When out thrifting, Lisa looks beyond first impressions. Undeterred by minor nicks or scratches, she searches for other signs of damage before purchasing a piece to refinish. By picking it up and turning it over, she can detect defects like glue marks, and discover the furniture maker. 

“Sometimes I get lucky, like when I found a Bombay Company half-circle table. I’m learning more as I go, but most people have heard of Bombay. I was amazed,” she said. 

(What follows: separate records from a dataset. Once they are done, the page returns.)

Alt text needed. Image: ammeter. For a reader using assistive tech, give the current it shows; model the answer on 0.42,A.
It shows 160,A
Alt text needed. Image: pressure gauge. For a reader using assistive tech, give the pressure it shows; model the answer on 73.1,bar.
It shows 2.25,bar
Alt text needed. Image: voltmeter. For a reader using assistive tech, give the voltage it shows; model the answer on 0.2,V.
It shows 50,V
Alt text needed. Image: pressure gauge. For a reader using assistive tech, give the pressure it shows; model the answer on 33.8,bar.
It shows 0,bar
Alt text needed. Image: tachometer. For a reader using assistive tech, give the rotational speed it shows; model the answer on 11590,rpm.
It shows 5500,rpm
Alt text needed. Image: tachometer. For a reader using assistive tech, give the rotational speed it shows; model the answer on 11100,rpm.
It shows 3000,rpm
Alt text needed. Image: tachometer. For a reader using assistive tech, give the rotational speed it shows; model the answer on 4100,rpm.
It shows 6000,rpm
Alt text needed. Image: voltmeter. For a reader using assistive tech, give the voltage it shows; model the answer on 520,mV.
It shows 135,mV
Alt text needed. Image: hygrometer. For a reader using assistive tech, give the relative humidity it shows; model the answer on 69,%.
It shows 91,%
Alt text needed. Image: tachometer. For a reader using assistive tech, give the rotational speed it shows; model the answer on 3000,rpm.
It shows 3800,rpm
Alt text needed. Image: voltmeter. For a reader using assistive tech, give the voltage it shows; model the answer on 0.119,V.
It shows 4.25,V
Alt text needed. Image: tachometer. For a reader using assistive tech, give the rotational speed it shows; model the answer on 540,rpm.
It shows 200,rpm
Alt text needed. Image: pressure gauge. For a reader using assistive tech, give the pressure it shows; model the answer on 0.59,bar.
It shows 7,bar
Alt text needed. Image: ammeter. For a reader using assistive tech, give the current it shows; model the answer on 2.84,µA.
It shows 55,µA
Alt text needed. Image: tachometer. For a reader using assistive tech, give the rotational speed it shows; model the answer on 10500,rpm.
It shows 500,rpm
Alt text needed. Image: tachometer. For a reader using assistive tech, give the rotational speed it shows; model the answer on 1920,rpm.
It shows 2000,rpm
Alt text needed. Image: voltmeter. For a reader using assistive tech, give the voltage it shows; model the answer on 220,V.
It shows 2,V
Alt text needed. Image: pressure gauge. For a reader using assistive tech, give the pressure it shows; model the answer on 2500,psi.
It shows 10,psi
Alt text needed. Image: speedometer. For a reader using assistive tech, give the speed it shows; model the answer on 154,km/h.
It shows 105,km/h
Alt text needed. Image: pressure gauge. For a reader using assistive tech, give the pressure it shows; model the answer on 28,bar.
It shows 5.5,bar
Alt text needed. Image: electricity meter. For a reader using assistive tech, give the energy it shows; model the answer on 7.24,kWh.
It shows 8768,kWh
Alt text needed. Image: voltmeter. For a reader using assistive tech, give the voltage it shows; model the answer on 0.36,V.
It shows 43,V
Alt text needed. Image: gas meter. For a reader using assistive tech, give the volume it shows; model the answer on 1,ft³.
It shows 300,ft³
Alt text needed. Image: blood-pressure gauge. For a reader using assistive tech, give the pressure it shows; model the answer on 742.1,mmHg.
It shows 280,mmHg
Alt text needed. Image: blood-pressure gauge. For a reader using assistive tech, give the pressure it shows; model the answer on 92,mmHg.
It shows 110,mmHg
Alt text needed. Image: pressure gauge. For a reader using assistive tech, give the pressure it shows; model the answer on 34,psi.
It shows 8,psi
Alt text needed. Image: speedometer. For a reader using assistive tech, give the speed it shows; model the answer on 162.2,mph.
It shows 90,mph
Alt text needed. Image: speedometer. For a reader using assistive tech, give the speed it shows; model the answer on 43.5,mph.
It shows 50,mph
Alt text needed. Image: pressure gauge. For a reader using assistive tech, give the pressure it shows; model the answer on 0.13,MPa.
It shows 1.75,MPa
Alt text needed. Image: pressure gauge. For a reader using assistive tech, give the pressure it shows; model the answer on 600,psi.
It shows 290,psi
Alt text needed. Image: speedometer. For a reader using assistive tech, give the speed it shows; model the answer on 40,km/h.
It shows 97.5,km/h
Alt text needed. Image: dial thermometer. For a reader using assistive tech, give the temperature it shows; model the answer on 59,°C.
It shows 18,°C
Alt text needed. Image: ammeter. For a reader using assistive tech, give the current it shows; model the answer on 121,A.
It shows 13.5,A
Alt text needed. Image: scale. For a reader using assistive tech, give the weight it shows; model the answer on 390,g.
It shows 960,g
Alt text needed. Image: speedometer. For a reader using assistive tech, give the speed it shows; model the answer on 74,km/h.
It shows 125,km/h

While some of her discoveries are chance encounters, Lisa also likes to frequent Ed’s Antiques and Flea Market on Route 29 as well as the Malta Flea Market for project pieces. Customers to the Northline Road Stewart’s Shop in Ballston Spa (where Lisa has worked for 15 years) who know of her hobby, share tips on the season’s hot spots. 

“We let each other know what’s out there and say, ‘this one is going to be a good one and that one is where I got a lot of good finds’,” adds Lisa with that friendly smile.

A Smart Spruce Up 

Once Lisa has procured a piece, it can take weeks or even months for her to settle on how to refinish it. After nailing down a design, she thoroughly cleans the furniture, strips off the worn finish, then washes it again to create an even surface for the fresh paint to adhere to. 

By working with both oil-based spray paints and chalk paints, Lisa’s design takes shape with the help of her boyfriend, who operates the power tools and offers business advice. 

Next on her to-do list, Lisa plans to create added depth to a bookcase with stencils and is looking forward to tackling a set of dresser drawers.  

After putting a personal stamp on these transitory possessions, Lisa posts them on the marketplace at affordable prices so they can easily find their way into new homes. 

“If it sells, it sells,” she said about the process. “The people who buy what I make are looking for something different. Something they’re not going to find in a store.”